According to city officials, its drainage system still prevailed against the storm, reported New Orleans Advocate (NOLA).
Most of the flooding reported in the city had been pumped out by Aug. 30 morning and the S&WB reported no system-wide problems. Street flooding was reported in the city as Ida dropped 8 to 10 inches of rain in New Orleans, according to S&WB Executive Director Ghassan Korban at a press conference, reported NOLA..
Entergy transmission lines to the entire region failed, which left it entirely dependent on power it generates in-house to run the drainage system.
S&WB was able to bring a turbine back online Aug. 29 morning after repairs, however.
S&WB’s sewer system relies on Entergy power to pump the wastewater that comes from homes and businesses to be treated and disposed of. According to utility officials, by Aug. 30 morning 80 of the 84 lift stations used to do that work had gone down.
As a result, residents are urged to avoid using dishwashers, washing machines and other appliances that push large amounts of water into the system until power is restored. In the meantime, the S&WB is using generators to relieve pressure on the sewer system while the power is out.
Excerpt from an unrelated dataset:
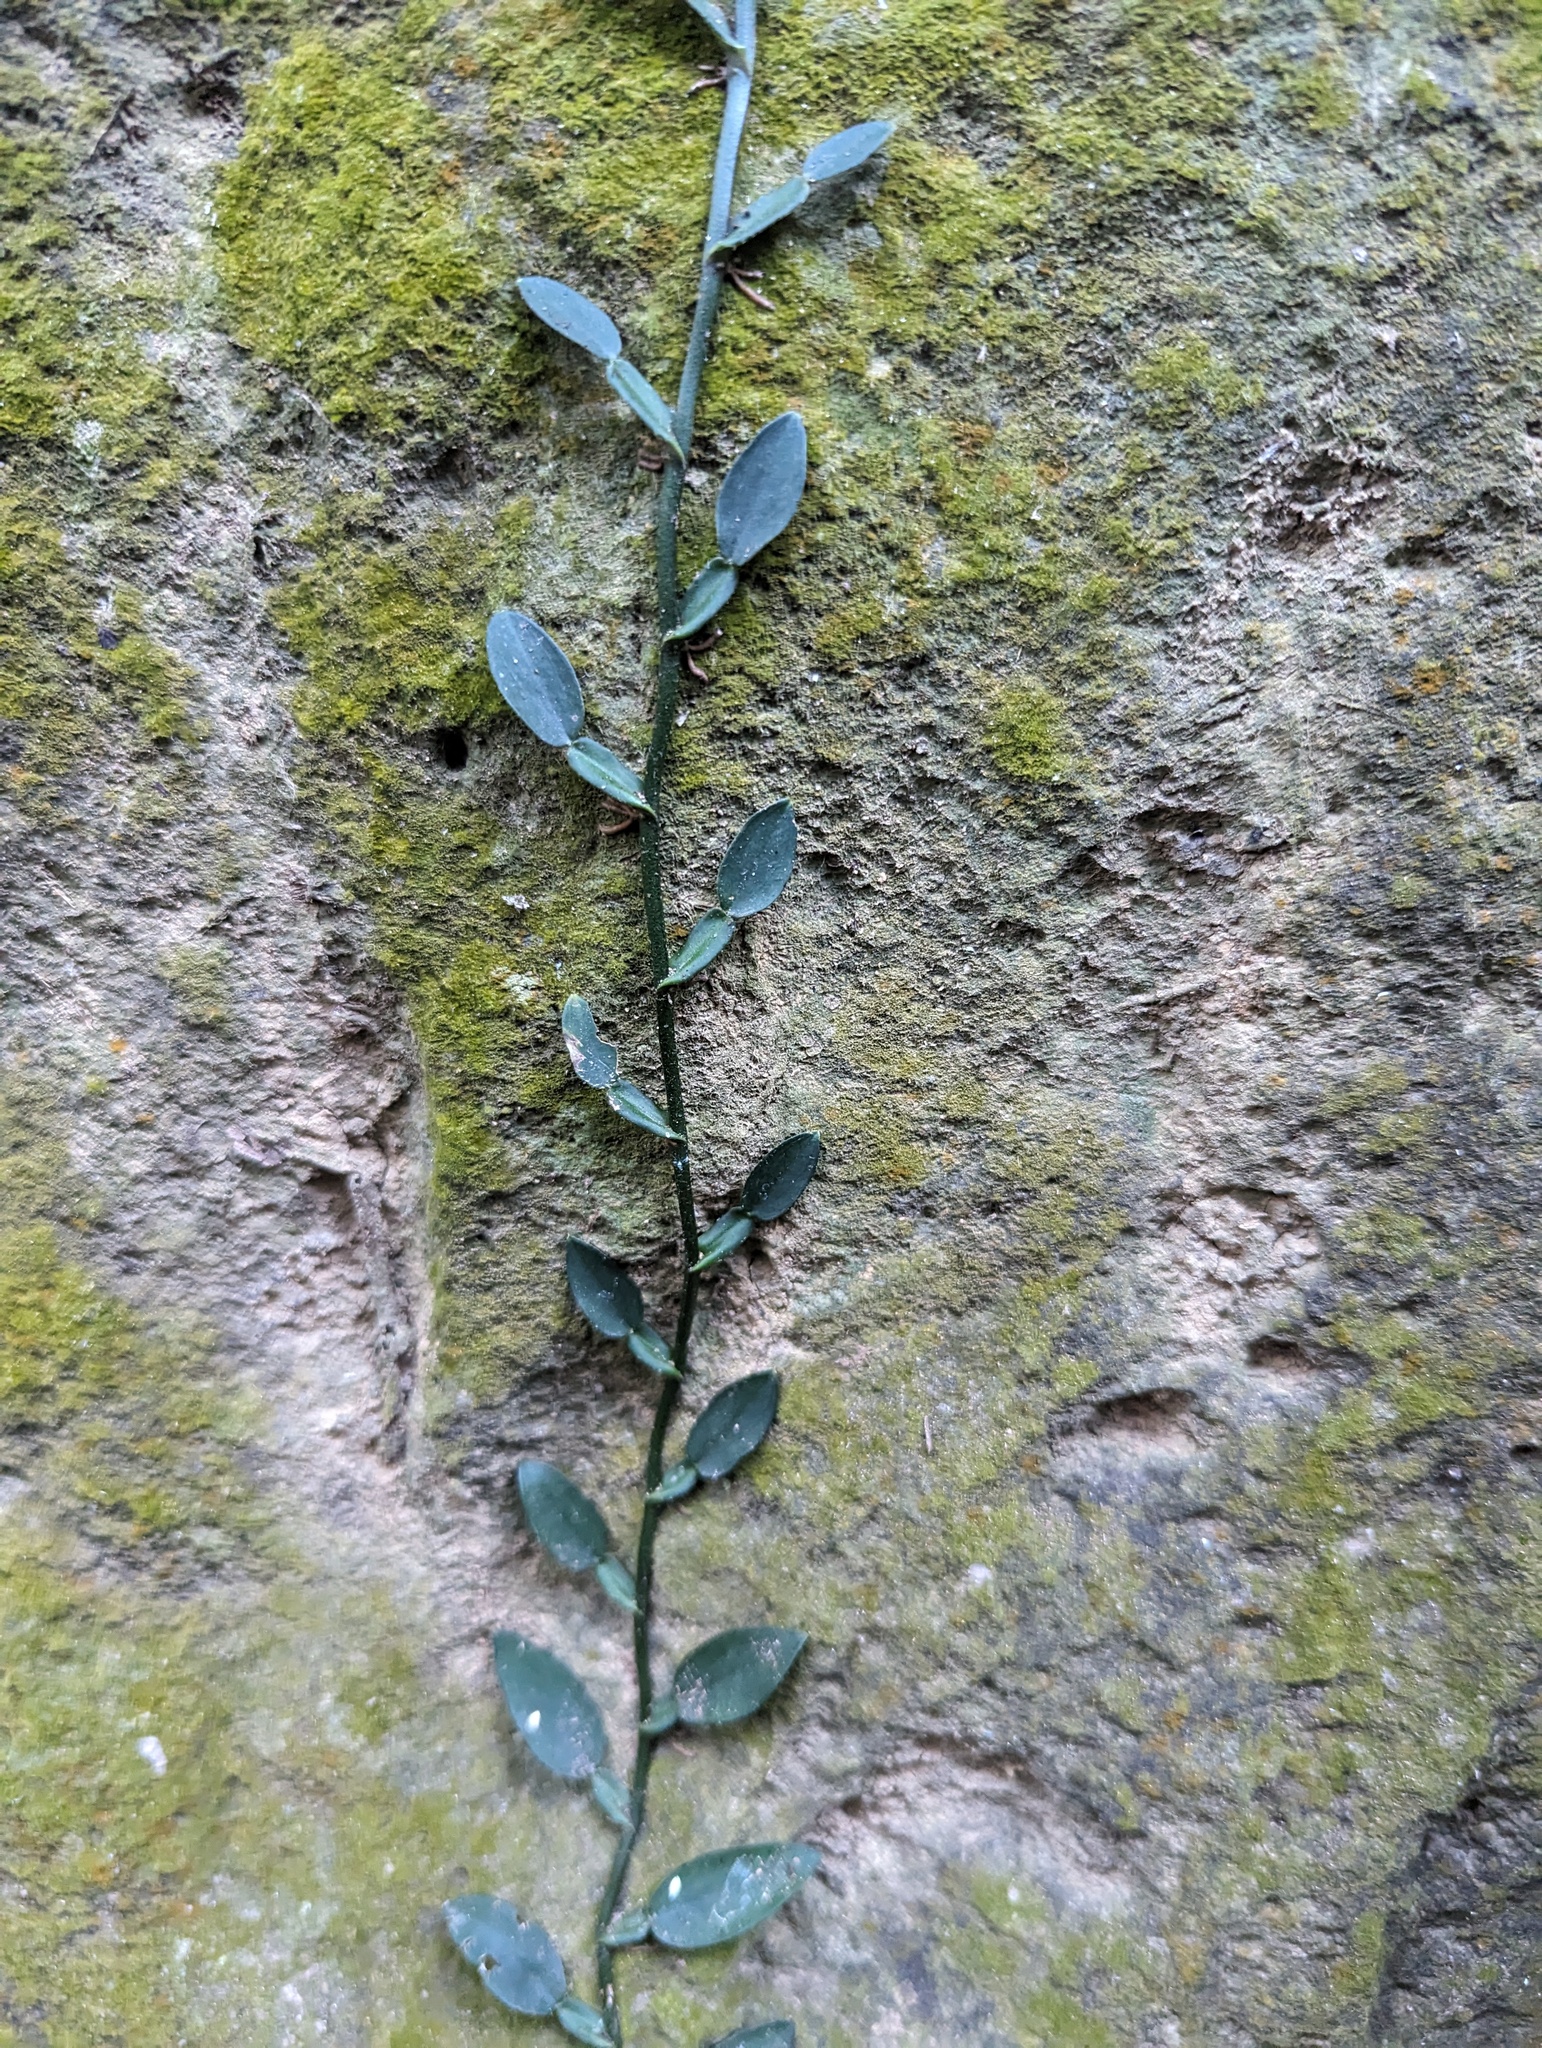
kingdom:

There are at least two areas where drains appeared not to be working.
S&WB’s backup generators at Drainage Pump Station 13 on the West Bank failed as well, which left the whole region without electricity and led to flooding in the Tall Timbers area, according to Korban, reported NOLA.
According to Councilmember Kristin Gisleson Palmer, the S&WB had repaired the generator, pumps were once again working and water should begin draining soon.